Repository: govuk-zendesk-dataform
The dataform configuration for modelling GOV.UK Zendesk ticket data
- GitHub
- govuk-zendesk-dataform
- Ownership
- #govuk-insights-and-analytics-team owns the repo. #insights-and-analytics-alerts receives automated alerts for this repo.
- Category
- Data engineering
- Links
README
The dataform configuration for modelling GOV.UK Zendesk ticket data. The dataform pipeline is in the gds-bq-reporting GCP project and processes Zendesk ticket data from the govuk-knowledge-graph.zendesk dataset.

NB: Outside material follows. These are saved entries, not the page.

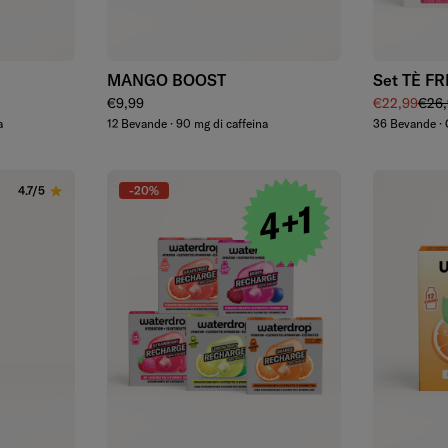
Aggiungi
MANGO BOOST
Set TÈ F
Prezzo regolare
Prezzo di v
Prez
€9,99
€22,99
€26,
a
12 Bevande · 90 mg di caffeina
36 Bevande · 
-20%
4.7/5
Aggiungi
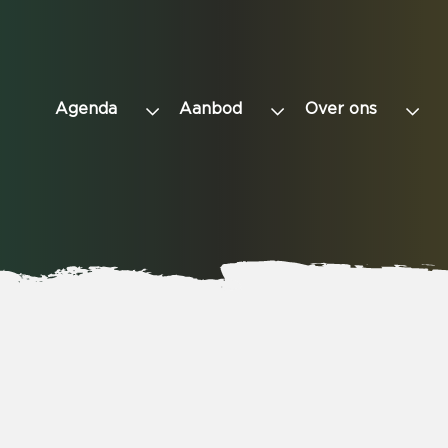
Agenda
Aanbod
Over ons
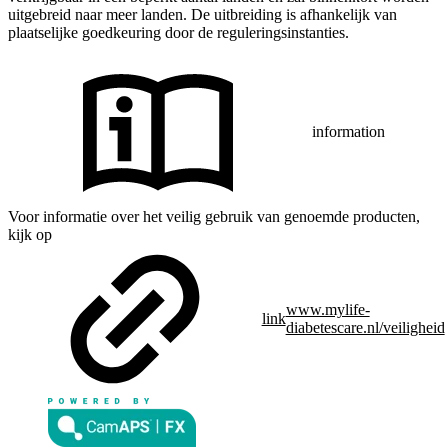
uitgebreid naar meer landen. De uitbreiding is afhankelijk van
plaatselijke goedkeuring door de reguleringsinstanties.
information
Voor informatie over het veilig gebruik van genoemde producten,
kijk op
www.mylife-
link
diabetescare.nl/veiligheid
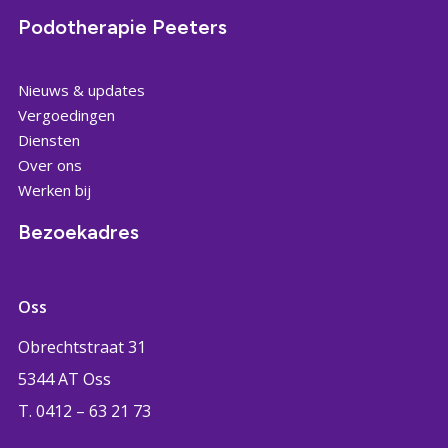
Podotherapie Peeters
Nieuws & updates
Vergoedingen
Diensten
Over ons
Werken bij
Bezoekadres
Oss
Obrechtstraat 31
5344 AT Oss
T. 0412 – 63 21 73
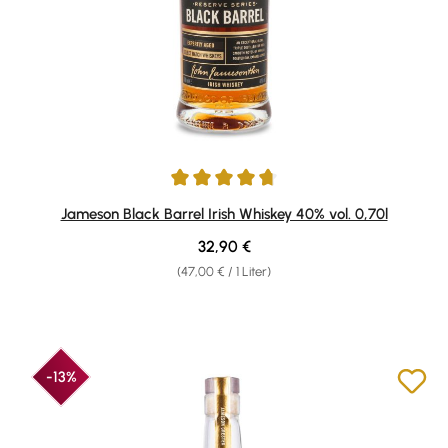
Durchschnittliche Bewertung von 4.82 von 5 Sternen
Jameson Black Barrel Irish Whiskey 40% vol. 0,70l
Regulärer Preis:
32,90 €
(47,00 € / 1 Liter)
-13%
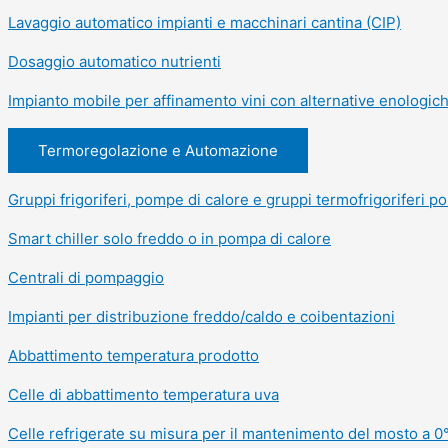
Lavaggio automatico impianti e macchinari cantina (CIP)
Dosaggio automatico nutrienti
Impianto mobile per affinamento vini con alternative enologic
Termoregolazione e Automazione
Gruppi frigoriferi, pompe di calore e gruppi termofrigoriferi pol
Smart chiller solo freddo o in pompa di calore
Centrali di pompaggio
Impianti per distribuzione freddo/caldo e coibentazioni
Abbattimento temperatura prodotto
Celle di abbattimento temperatura uva
Celle refrigerate su misura per il mantenimento del mosto a 0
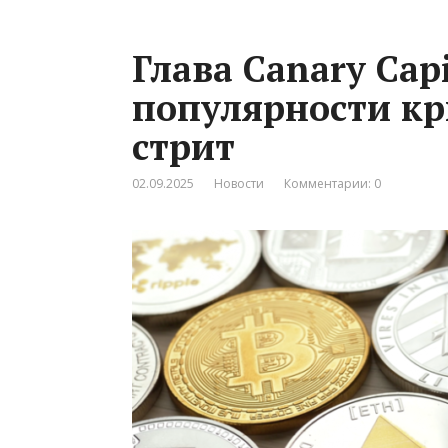
Глава Canary Cap
популярности кр
стрит
02.09.2025
Новости
Комментарии: 0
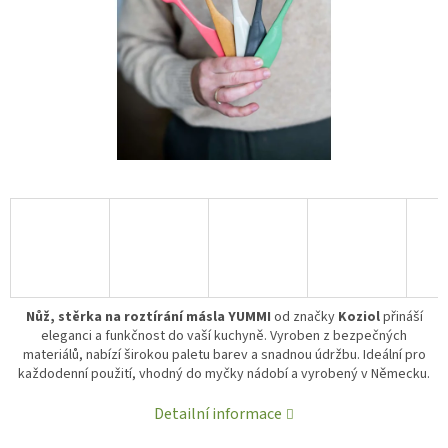
Nůž, stěrka na roztírání másla YUMMI
od značky
Koziol
přináší
eleganci a funkčnost do vaší kuchyně. Vyroben z bezpečných
materiálů, nabízí širokou paletu barev a snadnou údržbu. Ideální pro
každodenní použití, vhodný do myčky nádobí a vyrobený v Německu.
Detailní informace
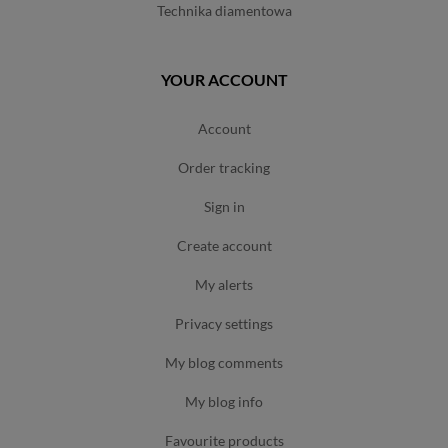
technika diamentowa
YOUR ACCOUNT
account
order tracking
sign in
create account
my alerts
privacy settings
my blog comments
my blog info
favourite products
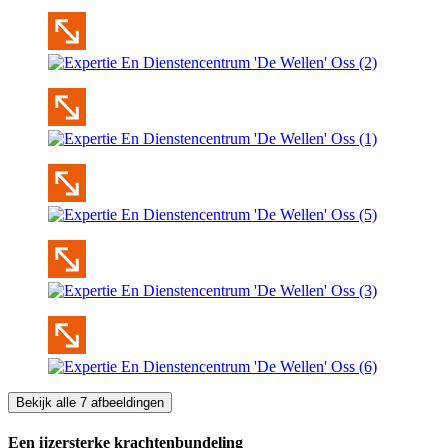
Bekijk alle 7 afbeeldingen
Een ijzersterke krachtenbundeling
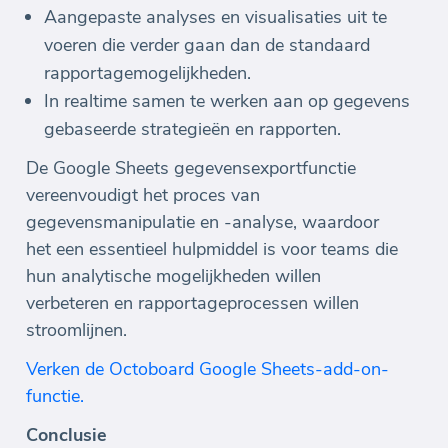
Aangepaste analyses en visualisaties uit te
voeren die verder gaan dan de standaard
rapportagemogelijkheden.
In realtime samen te werken aan op gegevens
gebaseerde strategieën en rapporten.
De Google Sheets gegevensexportfunctie
vereenvoudigt het proces van
gegevensmanipulatie en -analyse, waardoor
het een essentieel hulpmiddel is voor teams die
hun analytische mogelijkheden willen
verbeteren en rapportageprocessen willen
stroomlijnen.
Verken de Octoboard Google Sheets-add-on-
functie.
Conclusie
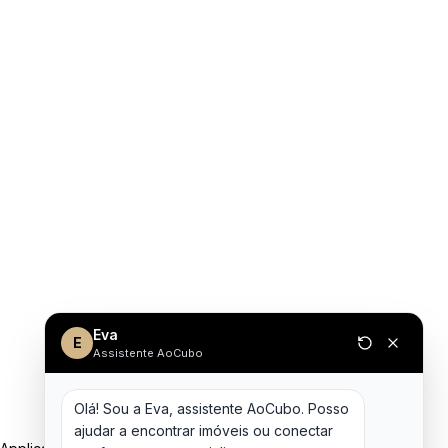
Eva
E
Assistente AoCubo
Olá! Sou a Eva, assistente AoCubo. Posso 
ajudar a encontrar imóveis ou conectar 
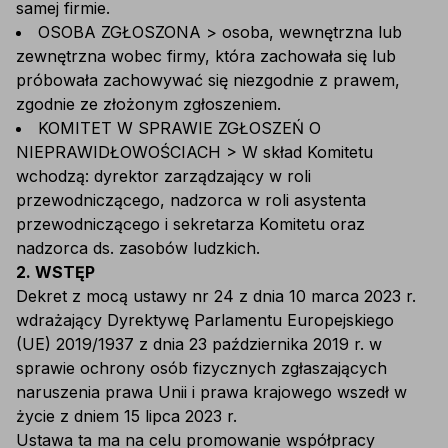
samej firmie.
OSOBA ZGŁOSZONA > osoba, wewnętrzna lub
zewnętrzna wobec firmy, która zachowała się lub
próbowała zachowywać się niezgodnie z prawem,
zgodnie ze złożonym zgłoszeniem.
KOMITET W SPRAWIE ZGŁOSZEŃ O
NIEPRAWIDŁOWOŚCIACH > W skład Komitetu
wchodzą: dyrektor zarządzający w roli
przewodniczącego, nadzorca w roli asystenta
przewodniczącego i sekretarza Komitetu oraz
nadzorca ds. zasobów ludzkich.
2. WSTĘP
Dekret z mocą ustawy nr 24 z dnia 10 marca 2023 r.
wdrażający Dyrektywę Parlamentu Europejskiego
(UE) 2019/1937 z dnia 23 października 2019 r. w
sprawie ochrony osób fizycznych zgłaszających
naruszenia prawa Unii i prawa krajowego wszedł w
życie z dniem 15 lipca 2023 r.
Ustawa ta ma na celu promowanie współpracy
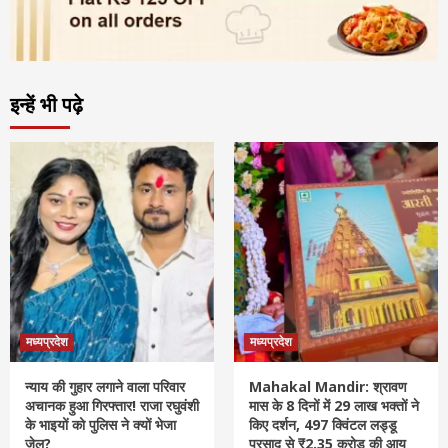
इन्हें भी पढ़े
मध्यप्रदेश
मध्यप्रदेश
न्याय की गुहार लगाने वाला परिवार
Mahakal Mandir: श्रावण
अचानक हुआ गिरफ्तार! राजा रघुवंशी
मास के 8 दिनों में 29 लाख भक्तों ने
के भाइयों को पुलिस ने क्यों भेजा
किए दर्शन, 497 क्विंटल लड्डू
जेल?
प्रसाद से ₹2.35 करोड़ की आय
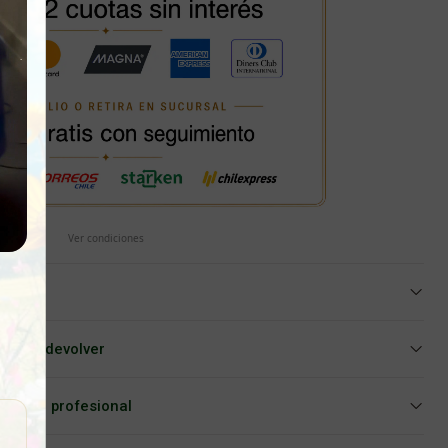
Ver condiciones
iar o devolver
Asesoría profesional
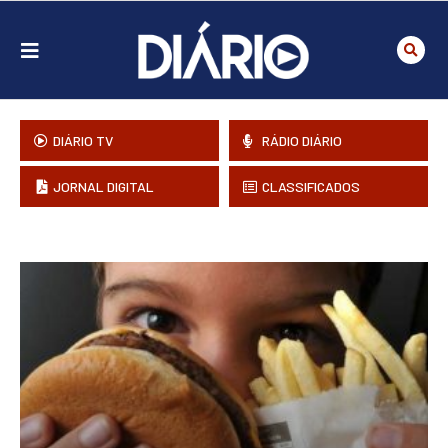
DIÁRIO TV
RÁDIO DIÁRIO
JORNAL DIGITAL
CLASSIFICADOS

The output tables provide team-specific views of Zendesk tickets for the Publishing team and ConQuaG team, with enriched metadata from lookup tables.
Technical documentation
Data Model
erDiagram
lookup_group_to_team_name {
STRING group_id PK
STRING group_name
STRING team_name
}
lookup_organization_to_team_name {
STRING organization_id PK
STRING organization_name
STRING team_name
}
conquad_output {
STRING id PK
TIMESTAMP created_at
TIMESTAMP updated_at
STRING type
STRING subject
STRING description
STRING priority
STRING status
STRING assignee_id
STRING requester_id
STRING submitter_id
STRING recipient
STRING organization_id
STRING due_at
STRING tags
STRING rainbow_team
STRING group_id FK
STRING team_name
}
publishing_output {
STRING id PK
TIMESTAMP created_at
TIMESTAMP updated_at
STRING type
STRING subject
STRING description
STRING priority
STRING status
STRING assignee_id
STRING requester_id
STRING submitter_id
STRING recipient
STRING organization_id FK
STRING due_at
STRING tags
STRING group_id FK
STRING team_name
STRING organization_name
}
lookup_group_to_team_name ||--o{ conquad_output : "enriches"
lookup_group_to_team_name ||--o{ publishing_output : "enriches"
lookup_organization_to_team_name ||--o{ publishing_output : "enriches"
%% Styling for lookup tables
style lookup_group_to_team_name fill:#F9F2B2
style lookup_organization_to_team_name fill:#F9F2B2
Pipeline Overview
The pipeline processes Zendesk ticket data through several stages:
-
Source Data (nested_zendesk_data.sqlx)
- External declaration of tickets table from
govuk-knowledge-graph.zendesk.tickets - Contains raw JSON ticket data with nested structures
- External declaration of tickets table from
-
Processing Layer
- flattened_zendesk_data.sqlx: Extracts JSON fields into flat columns, filters to last 365 days
- converting_data_types.sqlx: Casts fields to proper data types and converts tags array
-
Lookup Tables
- lookup_group_to_team_name.sqlx: Maps Zendesk group IDs to group names and team names (Publishing, ConQuaG)
- lookup_organization_to_team_name.sqlx: Maps organization IDs to organization names and team names
-
Output Tables
- conquad_output.sqlx: ConQuaG team view with rainbow team categorization based on ticket tags
- publishing_output.sqlx: Publishing team view with organization names
Key Features
Rainbow Team Classification (ConQuaG)
The ConQuaG output includes a rainbow_team field that categorizes tickets based on tags:
- Yellow team:
business_energy_immigration - Blue team:
working_justice_government - Green team:
tax_education - Red team:
transport_housing_health_environment
Team Filtering
- ConQuaG output: Filters for
team_name = "ConQuaG"and requires rainbow_team classification - Publishing output: Filters for
team_name = "Publishing"
Development
Data Sources
- Source tickets are stored in
govuk-knowledge-graph.zendesk.tickets - Processing views and tables are created in the
gds-bq-reportingproject - Data is filtered to the last 365 days of ticket updates
Lookup Table Maintenance
To add new groups or organizations:
- Update the appropriate lookup table in definitions/lookups/
- Add new entries to the UNNEST array with group_id/organization_id, name, and team_name
- Execute the workflow to update outputs
Deployment
Once your PR is reviewed and approved, merge into main. The production release configuration will compile and execute the updated workflow.